The Lord Jesus made solemn statement about following him. First, think about the form of this solemn statement.

  • It is a conditional statement in the general form, “If anyone does not… he/she cannot be my disciple.”
  • This conditional statement is repeated three times. When anyone repeats in this way, he is obviously and deliberately making a point. Jesus is clearly saying that some people cannot be his followers. This bothers people, and it ought to! But Jesus seeks true followers, who will receive eternal life, not false followers, to whom he will say those most terrible words, “Depart from me. I never knew you” (Matthew 7:23).

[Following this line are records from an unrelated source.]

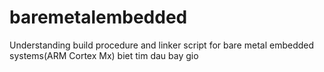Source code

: # baremetalembedded
Understanding build procedure and linker
script for bare metal embedded systems(ARM Cortex Mx)
biet tim dau bay gio

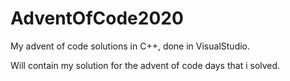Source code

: # AdventOfCode2020
My advent of code solutions in C++, done in VisualStudio.

Will contain my solution for the advent of code days that i solved.

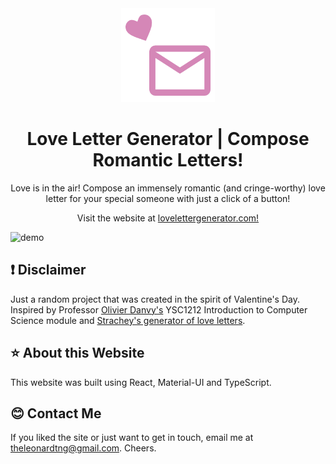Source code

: <div align="center">
  <img alt="Logo" src="src/assets/logo.png" width="150" />
</div>
<h1 align="center">
  Love Letter Generator | Compose Romantic Letters!
</h1>
<p align="center">
  Love is in the air! Compose an immensely romantic (and cringe-worthy) love letter for your special someone with just a click of a button!
</p>
<p align="center">
  Visit the website at <a href="https://www.lovelettergenerator.com/" target="_blank">lovelettergenerator.com!</a>
</p>

![demo](https://love-letter-generator-assets.s3-ap-southeast-1.amazonaws.com/card.png)

## ❗  Disclaimer
Just a random project that was created in the spirit of Valentine's Day. Inspired by Professor [Olivier Danvy's](https://www.yale-nus.edu.sg/about/faculty/olivier-danvy/) YSC1212 Introduction to Computer Science module and [Strachey's generator of love letters](http://www.alpha60.de/art/love_letters/).

## ⭐  About this Website
This website was built using React, Material-UI and TypeScript.

## 😊  Contact Me
If you liked the site or just want to get in touch, email me at <a href="mailto:theleonardtng@gmail.com">theleonardtng@gmail.com</a>. Cheers.
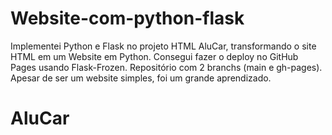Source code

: ﻿# Website-com-python-flask
 Implementei Python e Flask no projeto HTML AluCar, transformando o site HTML em um Website em Python. Consegui fazer o deploy no GitHub Pages usando Flask-Frozen. Repositório com 2 branchs (main e gh-pages). Apesar de ser um website simples, foi um grande aprendizado.
# AluCar
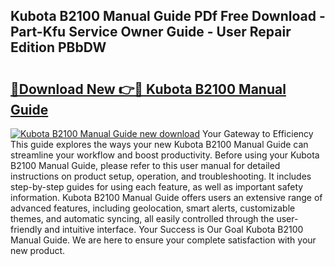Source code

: ## Kubota B2100 Manual Guide PDf Free Download - Part-Kfu Service Owner Guide - User Repair Edition PBbDW

# <h2><a href="http://bc6923.oget.top/?id=Kubota+B2100+Manual+Guide">🔗Download New 👉🔴 Kubota B2100 Manual Guide</a></h2>

[![Kubota B2100 Manual Guide new download](https://i.imgur.com/5g1atiW.png)](http://bc6923.oget.top/?id=Kubota+B2100+Manual+Guide)
Your Gateway to Efficiency This guide explores the ways your new Kubota B2100 Manual Guide can streamline your workflow and boost productivity. Before using your Kubota B2100 Manual Guide, please refer to this user manual for detailed instructions on product setup, operation, and troubleshooting. It includes step-by-step guides for using each feature, as well as important safety information. Kubota B2100 Manual Guide offers users an extensive range of advanced features, including geolocation, smart alerts, customizable themes, and automatic syncing, all easily controlled through the user-friendly and intuitive interface. Your Success is Our Goal Kubota B2100 Manual Guide. We are here to ensure your complete satisfaction with your new product.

This was a shocking statement in Jesus’ time and it still is in ours. People are impressed by numbers. If the crowds are present, people think that something is successful. But one thing that you learn as you study the Bible is that the Lord is not afraid to “thin the ranks”. God is not impressed by crowds of people or by anything else he created. He wants quality before quantity. A graphic example is the size of Gideon’s army. The Lord reduced it from 32,000 to 10,000 to 300.

We must watch out for a trap of the enemy at this point. The evil one will attempt to use this to lessen our zeal and to draw us into inactivity. He will whisper, “That’s right! Just minister to the few you have. Build them into strong converts. Most large churches are terribly shallow anyway. Don’t be like them!” The trap is that the evil one wants us to think that the choice is between, on the one hand, large and zealous and, on the other, small and spiritual. But the truth is that we ought to be both zealous and spiritual and let God take care of the results.

The Lord Jesus Christ wants us to understand that no one can follow him unless he or she truly repents. A deep change of mind about God, Christ, oneself, sin, and salvation is required! Until this happens, a person cannot really follow Christ. Oh, we might be religious, attend church, read our Bibles, but have we truly become followers of Jesus Christ? Are we pursuing Him?

“Hark, Ten Thousand Harps and Voices”: (second verse)

Jesus, hail! Whose glory brightens all above and gives it worth;
Lord of life, Thy smile enlightens, cheers and charms Thy saints on earth:
When we think of love like Thine, Lord, we own it love divine.
Hallelujah! Hallelujah! Hallelujah! Amen!

Do you have this view of the Lord Jesus?